Others prefer to have the facilities remain open, and instead draft policies and protocols designed to protect the safety and well-being of residents who might otherwise be at risk of care home abuse.

According to a report that was carried in The Times of Trenton (11/20/13), the case surrounds the events that led to the death in 2013 of Maureen Doran. The 68-year-old had resided at the Woodbridge Developmental Center without incident for almost 17 years. Then in May, Doran was assaulted by the individual with whom she shared her residential cottage at the facility.

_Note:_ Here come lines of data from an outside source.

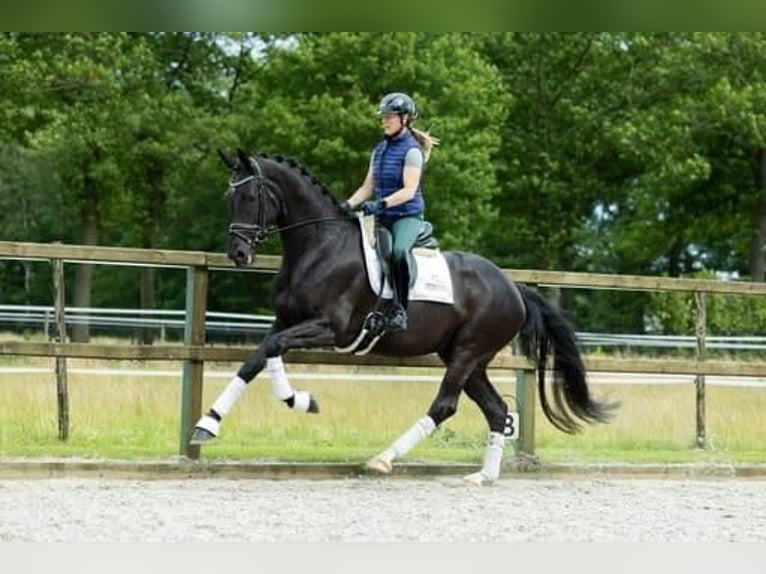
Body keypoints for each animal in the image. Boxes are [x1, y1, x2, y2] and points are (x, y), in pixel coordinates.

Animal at [192, 150, 616, 486]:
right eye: (230, 197)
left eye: (250, 196)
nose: (238, 253)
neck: (319, 247)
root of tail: (514, 288)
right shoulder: (285, 320)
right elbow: (259, 356)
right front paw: (210, 424)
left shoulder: (330, 327)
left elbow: (272, 349)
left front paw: (298, 400)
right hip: (467, 358)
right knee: (496, 410)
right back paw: (483, 476)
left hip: (468, 352)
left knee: (444, 406)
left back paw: (383, 459)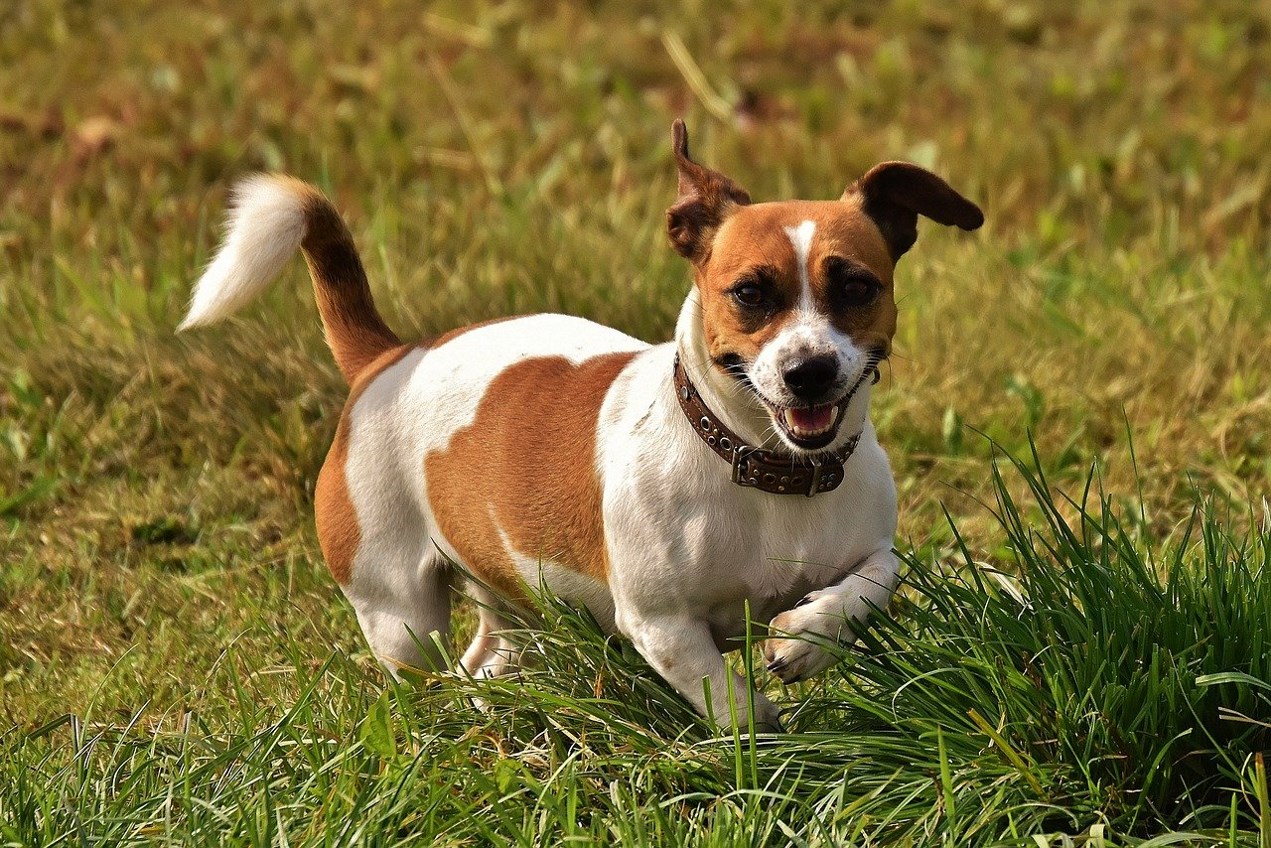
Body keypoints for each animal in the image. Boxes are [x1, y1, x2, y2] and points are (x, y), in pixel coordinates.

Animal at [181, 120, 981, 737]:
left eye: (858, 286)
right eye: (751, 293)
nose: (808, 370)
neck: (763, 467)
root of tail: (387, 357)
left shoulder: (868, 546)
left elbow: (877, 578)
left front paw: (807, 637)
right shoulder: (663, 626)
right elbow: (734, 705)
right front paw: (765, 748)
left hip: (515, 598)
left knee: (486, 661)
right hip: (397, 611)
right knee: (425, 670)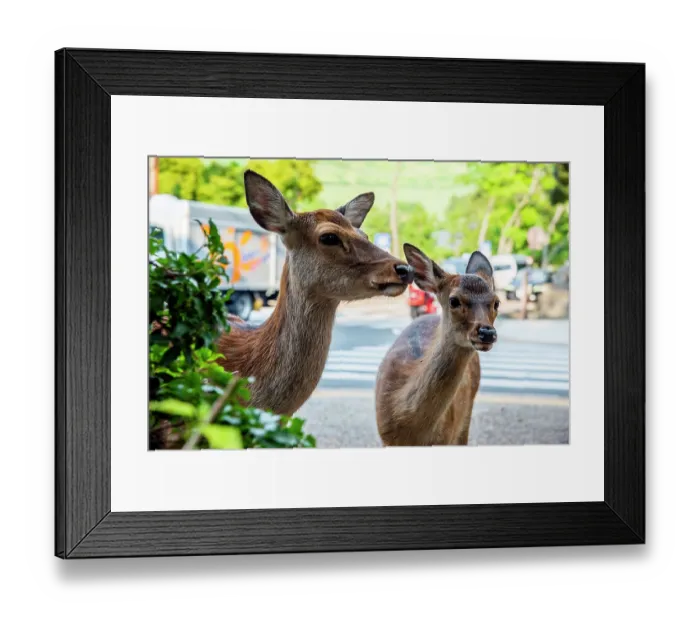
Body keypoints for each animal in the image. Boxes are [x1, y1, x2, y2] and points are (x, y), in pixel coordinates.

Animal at [375, 244, 499, 447]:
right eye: (454, 300)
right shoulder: (386, 439)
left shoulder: (446, 437)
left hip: (466, 414)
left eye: (496, 302)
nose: (487, 333)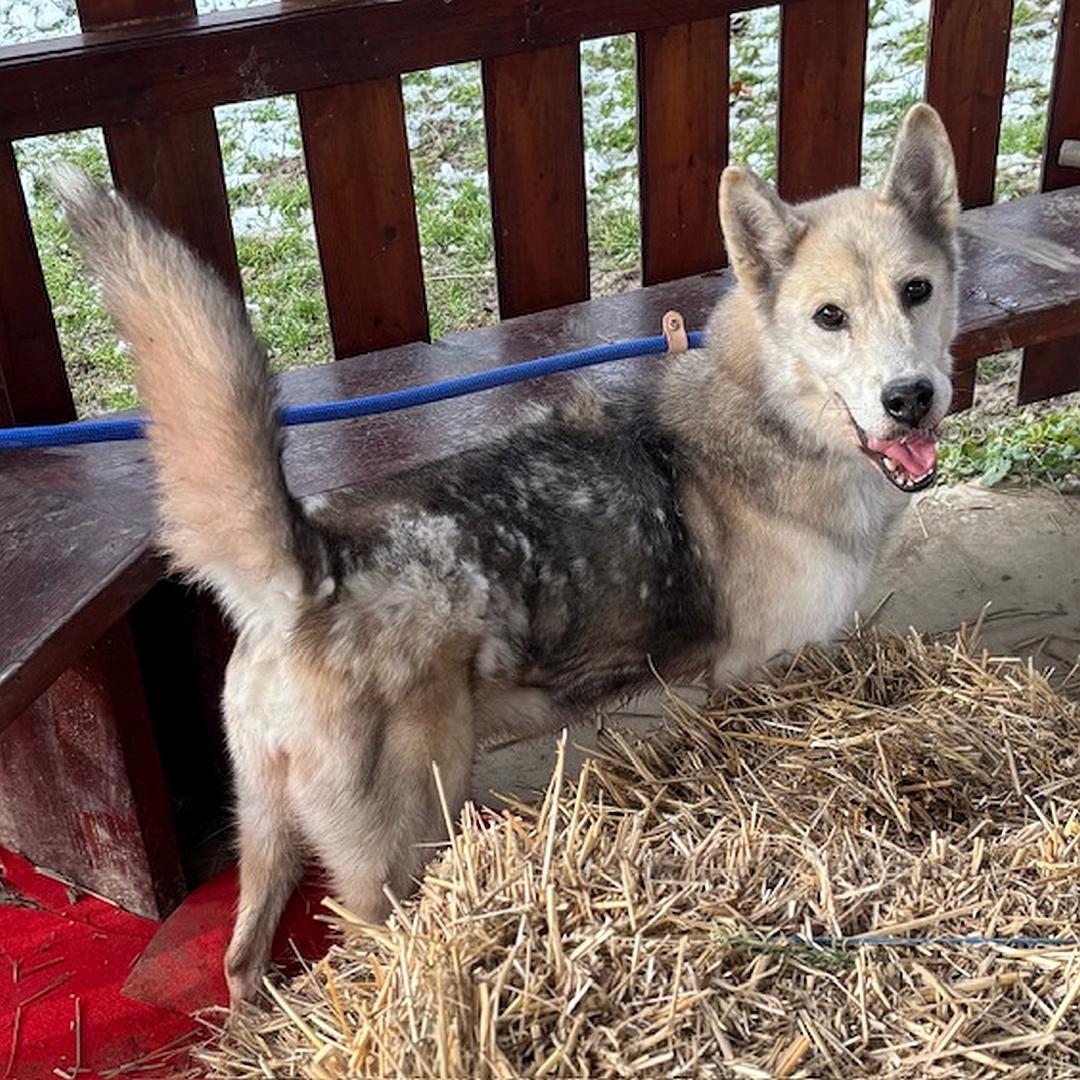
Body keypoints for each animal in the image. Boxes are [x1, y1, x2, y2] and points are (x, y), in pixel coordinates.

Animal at [54, 103, 959, 1002]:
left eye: (917, 291)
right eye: (829, 317)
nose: (910, 398)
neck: (774, 416)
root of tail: (314, 569)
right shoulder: (751, 676)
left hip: (268, 828)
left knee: (242, 963)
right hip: (402, 852)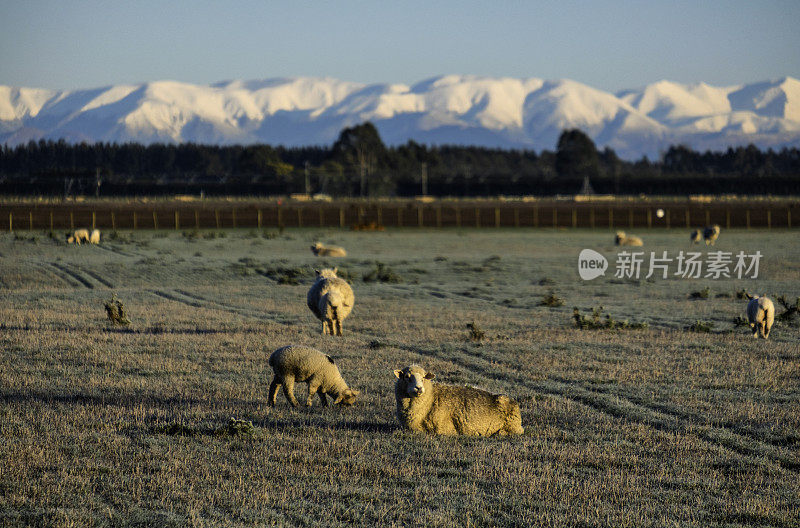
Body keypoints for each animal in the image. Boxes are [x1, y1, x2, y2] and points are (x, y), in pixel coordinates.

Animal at [392, 364, 524, 438]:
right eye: (406, 377)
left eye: (424, 377)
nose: (419, 388)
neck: (431, 399)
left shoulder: (444, 430)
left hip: (512, 426)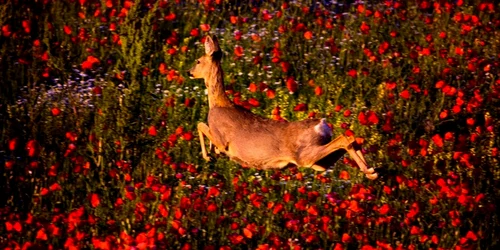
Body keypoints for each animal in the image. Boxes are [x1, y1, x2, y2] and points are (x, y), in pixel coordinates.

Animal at [189, 35, 376, 180]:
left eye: (198, 61)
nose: (189, 72)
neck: (219, 102)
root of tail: (322, 124)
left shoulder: (221, 138)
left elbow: (201, 125)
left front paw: (208, 155)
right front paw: (213, 154)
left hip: (304, 155)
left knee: (344, 138)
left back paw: (370, 171)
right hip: (318, 162)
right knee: (349, 140)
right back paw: (371, 171)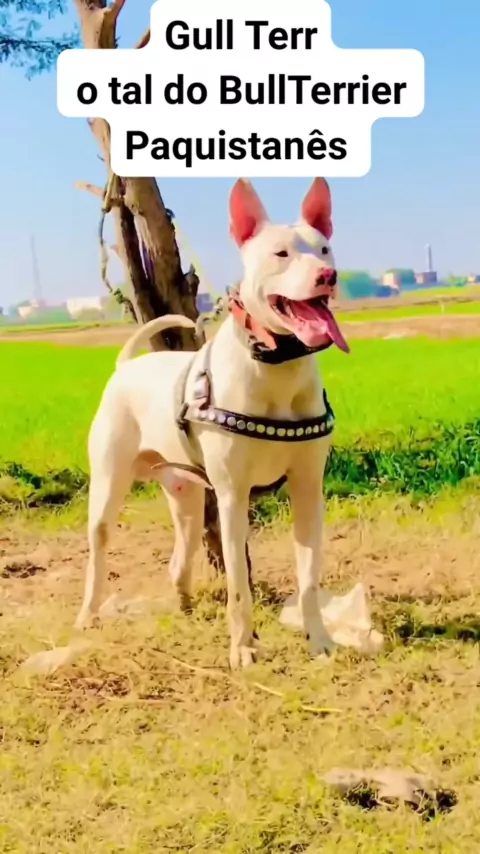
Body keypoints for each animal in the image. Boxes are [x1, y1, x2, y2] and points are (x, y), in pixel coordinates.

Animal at [75, 177, 349, 668]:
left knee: (180, 550)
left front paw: (319, 641)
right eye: (281, 254)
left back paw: (183, 603)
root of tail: (127, 366)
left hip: (183, 494)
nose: (327, 276)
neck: (276, 365)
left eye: (324, 249)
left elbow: (309, 578)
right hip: (108, 485)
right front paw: (242, 648)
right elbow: (238, 585)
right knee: (99, 549)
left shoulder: (307, 490)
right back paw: (88, 615)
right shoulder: (232, 496)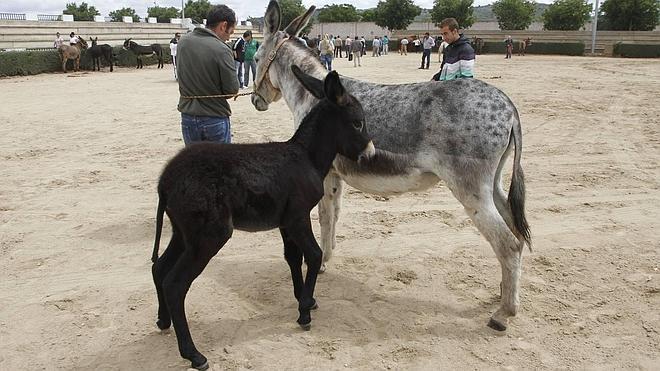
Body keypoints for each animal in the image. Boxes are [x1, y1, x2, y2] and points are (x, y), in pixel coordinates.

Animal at [151, 67, 374, 371]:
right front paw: (304, 313)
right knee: (174, 285)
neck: (305, 156)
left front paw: (304, 299)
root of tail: (165, 180)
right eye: (357, 123)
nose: (370, 154)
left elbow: (293, 258)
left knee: (159, 268)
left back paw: (164, 321)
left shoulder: (285, 222)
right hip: (209, 236)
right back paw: (194, 354)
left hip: (182, 233)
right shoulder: (298, 217)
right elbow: (314, 255)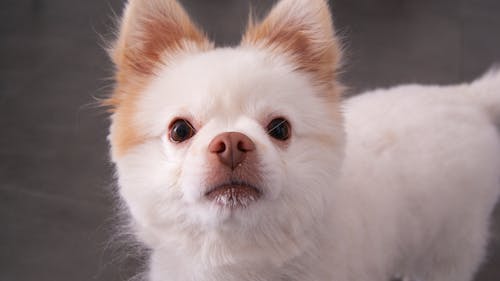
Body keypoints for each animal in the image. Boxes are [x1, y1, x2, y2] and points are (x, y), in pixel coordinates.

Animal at [106, 0, 500, 280]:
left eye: (280, 129)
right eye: (180, 130)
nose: (232, 142)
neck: (237, 260)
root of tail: (466, 97)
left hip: (449, 250)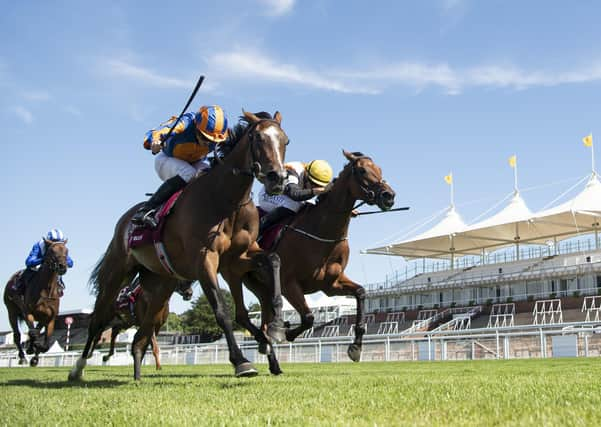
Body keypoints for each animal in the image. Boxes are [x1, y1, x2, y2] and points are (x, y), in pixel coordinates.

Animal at [69, 111, 290, 382]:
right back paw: (78, 368)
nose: (277, 178)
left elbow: (273, 261)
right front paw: (241, 361)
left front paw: (276, 328)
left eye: (285, 141)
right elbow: (222, 311)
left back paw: (137, 376)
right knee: (98, 320)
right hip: (116, 273)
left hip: (160, 285)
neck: (226, 199)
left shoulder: (238, 259)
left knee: (141, 337)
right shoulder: (206, 258)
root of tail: (124, 221)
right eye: (257, 138)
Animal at [241, 152, 396, 372]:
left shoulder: (330, 284)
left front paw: (356, 347)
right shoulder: (289, 284)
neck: (322, 231)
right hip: (254, 282)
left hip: (264, 288)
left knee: (264, 321)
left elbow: (360, 292)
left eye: (380, 169)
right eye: (362, 170)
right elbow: (309, 318)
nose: (388, 196)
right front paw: (286, 332)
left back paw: (274, 364)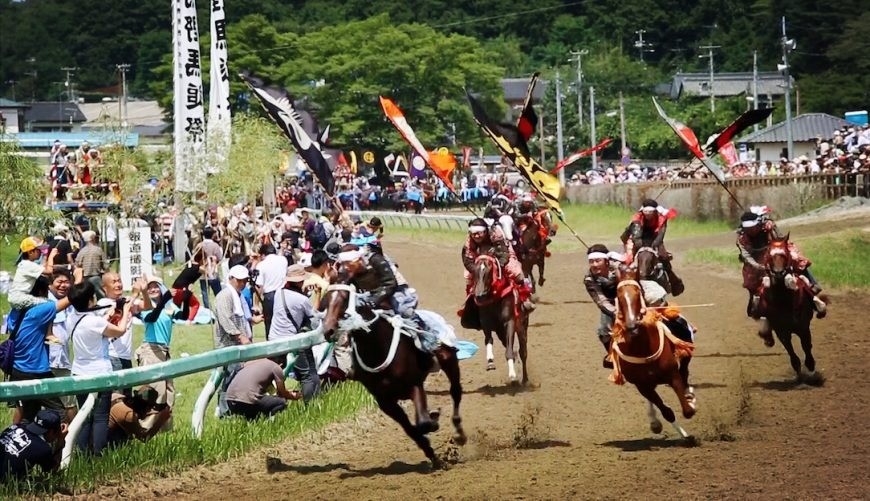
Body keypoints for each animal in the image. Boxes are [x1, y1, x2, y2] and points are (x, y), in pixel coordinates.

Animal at [321, 281, 466, 467]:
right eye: (325, 301)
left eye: (345, 299)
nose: (328, 330)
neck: (377, 349)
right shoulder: (385, 402)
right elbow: (411, 430)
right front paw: (434, 457)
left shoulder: (414, 385)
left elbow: (423, 423)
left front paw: (434, 420)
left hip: (448, 358)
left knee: (456, 392)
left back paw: (459, 434)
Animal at [467, 254, 529, 384]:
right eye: (474, 271)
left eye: (489, 271)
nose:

While the report did not break out what injuries if any Doran suffered as a result of the assault, the long-time resident suffered a broken leg three months later, in August - the result of a fall. During her convalescence, Doran is reported to have developed aspiration pneumonia and septic shock, succumbing at Robert Wood Johnson University Hospital Rahway on September 3, last year.

The report did not identify the reasons behind the state’s decision, in July 2012, to close both Woodbridge and the New Jersey Developmental Center at Totowa. The closures were to have occurred by 2017. However, the deceased woman’s sisters and co-guardians are reported to have claimed that New Jersey’s decision to close the facilities resulted in resident transfers and staff reassignments that created a decline of safety and supervision, leading to residential care abuse.

What’s more, family members of residents contend their loved ones will not get the same level of care and round-the-clock supervision normally available at such a facility, and fear there will be more accidents and nursing home abuse if the closures happen as planned in three years. Some family members have filed a care center abuse lawsuit to prevent the closures from happening.

The report noted the comments of New Jersey Assemblywoman Valerie Vainieri Huttle (D-Bergen), who in her role as chairwoman of Assembly Human Service Committee petitioned the state Human Services Commissioner to halt any effort to close the two long-term care centers, in addition to calling for process and protocol that would serve to better protect the health and safety of care center residents.

“Tragic incidents have occurred at developmental centers, group homes and other residences,” Huttle said in a statement. “Regardless of where it happens, we must make sure that we are doing all we can to prevent [care center abuse] and neglect of our most vulnerable.”